Junge Menschen in Baden-Württemberg haben es zunehmend schwer, eine Wohnung zu finden, während viele Ältere ihre Mieten kaum noch bezahlen können. Der anhaltende Wohnungsmangel entwickelt sich damit immer mehr zu einer Bremse für die wirtschaftliche Entwicklung.
Nach Einschätzung des Pestel-Instituts hat der Wohnungsmangel in Deutschland bereits Ende 2024 einen neuen Höchststand erreicht. Bundesweit fehlten zu diesem Zeitpunkt rund 1,4 Millionen Wohnungen. Eine Entspannung ist laut der Studie auch in den kommenden Jahren nicht zu erwarten, wie Pestel-Chefökonom Matthias Günther in Berlin erklärte. In Baden-Württemberg liegt das Defizit der Erhebung zufolge bei 196.000 Wohnungen.
Für den Zeitraum von 2025 bis 2030 beziffert das Wirtschaftsforschungsinstitut den Gesamtbedarf im Südwesten auf bis zu 362.000 neue Wohnungen. Um diesen Bedarf zu decken, müssten in Baden-Württemberg jährlich etwa 60.300 Wohnungen neu entstehen.
Deutschlandweit rechnet das Institut in naher Zukunft jedoch nur mit dem Bau von rund 200.000 Wohnungen pro Jahr – und damit mit etwa der Hälfte des angenommenen jährlichen Bedarfs. Der Wohnungsmangel ist der Analyse zufolge inzwischen zu einer Wirtschaftsbremse geworden. Ohne einen deutlichen Aufschwung im Wohnungsbau könnten keine Zuwanderer für die Arbeitsmärkte gewonnen werden, „und unser Land wird die Wachstumsschwäche nicht überwinden können“, heißt es in dem Papier.

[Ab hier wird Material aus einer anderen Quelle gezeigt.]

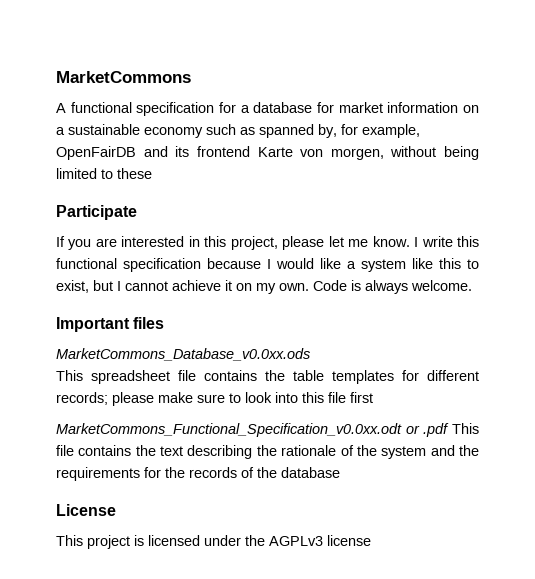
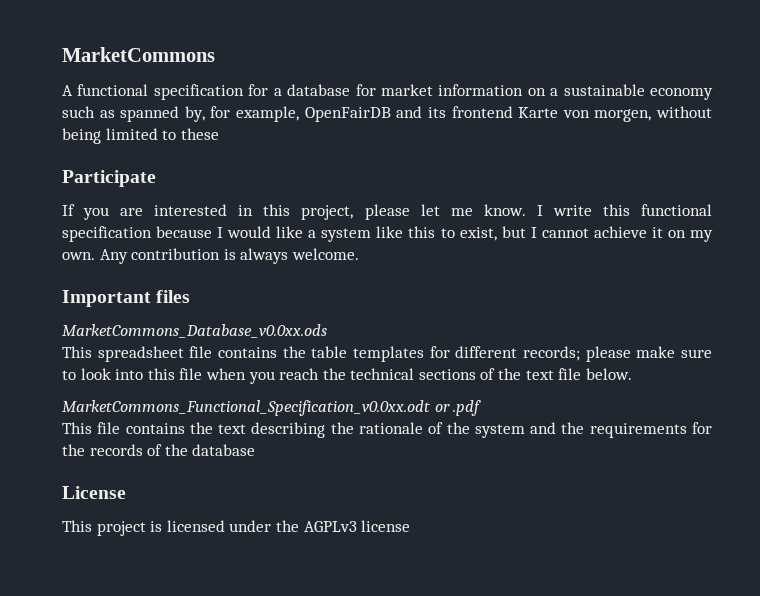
[313,280,347,291] Code -> [99,248,221,264] Any contribution
[350,392,373,403] first -> [205,368,632,384] when you reach the technical sections of the text file below.
(450, 430) none -> (482, 408) //

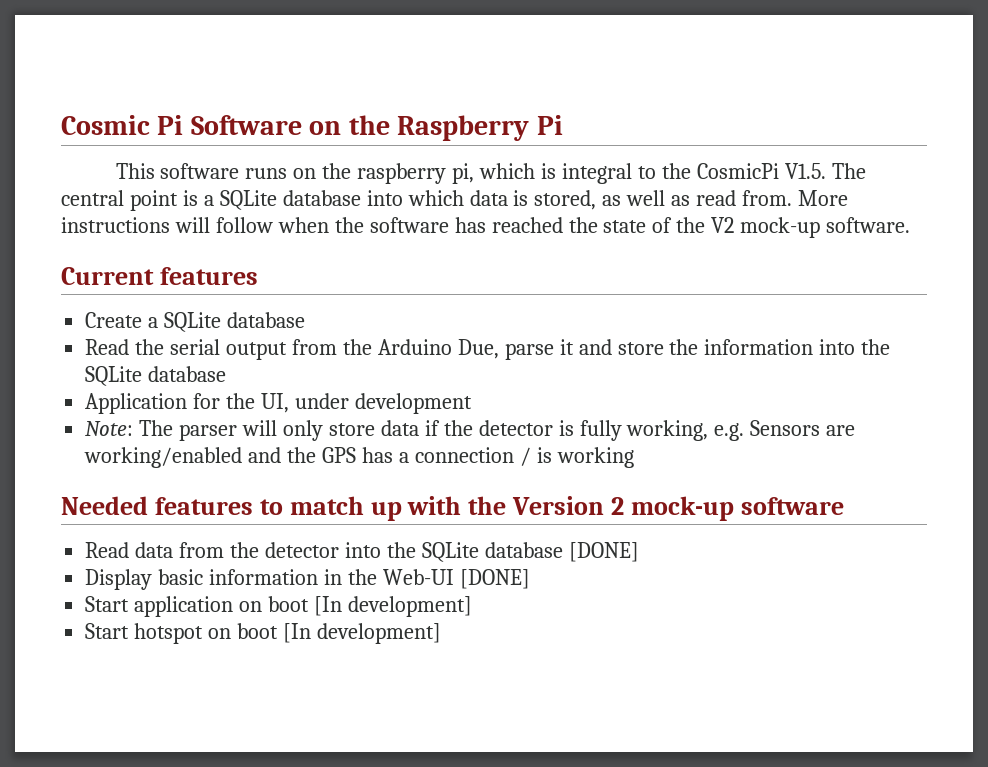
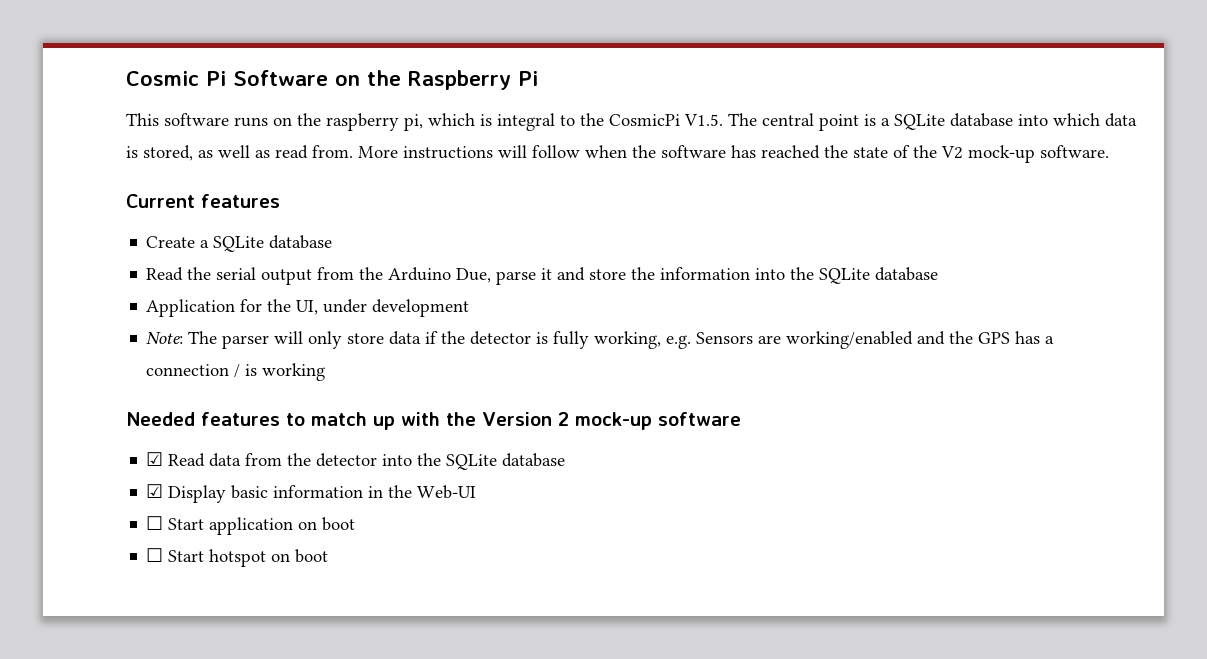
(844, 506) none -> [146,452,164,466] ☑
[568,542,639,562] [DONE] // -> [146,484,164,498] // ☑
[459,569,530,589] [DONE] // -> [146,516,164,530] // ☐
[313,596,472,617] [In development] // -> [146,548,164,562] // ☐
[282,623,441,644] [In development] -> (329, 556) none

Junge und Alte leiden gleichermaßen
Auftraggeber der Studie war das Bündnis Soziales Wohnen, ein Zusammenschluss aus dem Deutschen Mieterbund, der IG Bau, der Gesellschaft für Mauerwerks- und Wohnungsbau sowie weiteren Organisationen. Das Bündnis fordert einen Bund-Länder-Pakt für den Wohnungsbau, insbesondere mit Blick auf den Bau zusätzlicher Sozialwohnungen.
Am stärksten betroffen sind laut Studie junge Menschen bis 25 Jahre sowie ältere Menschen. Die Jüngeren seien auf dem Wohnungsmarkt zur „benachteiligten Gruppe“ geworden. Viele ältere Bewohnerinnen und Bewohner von Großstädten könnten sich nach dem Ende ihres Arbeitslebens ihre Mietwohnungen nicht mehr leisten und müssten wegziehen. Die Ökonomen verweisen dabei ausdrücklich auf München und Hamburg, die von älteren Menschen in größerer Zahl verlassen würden.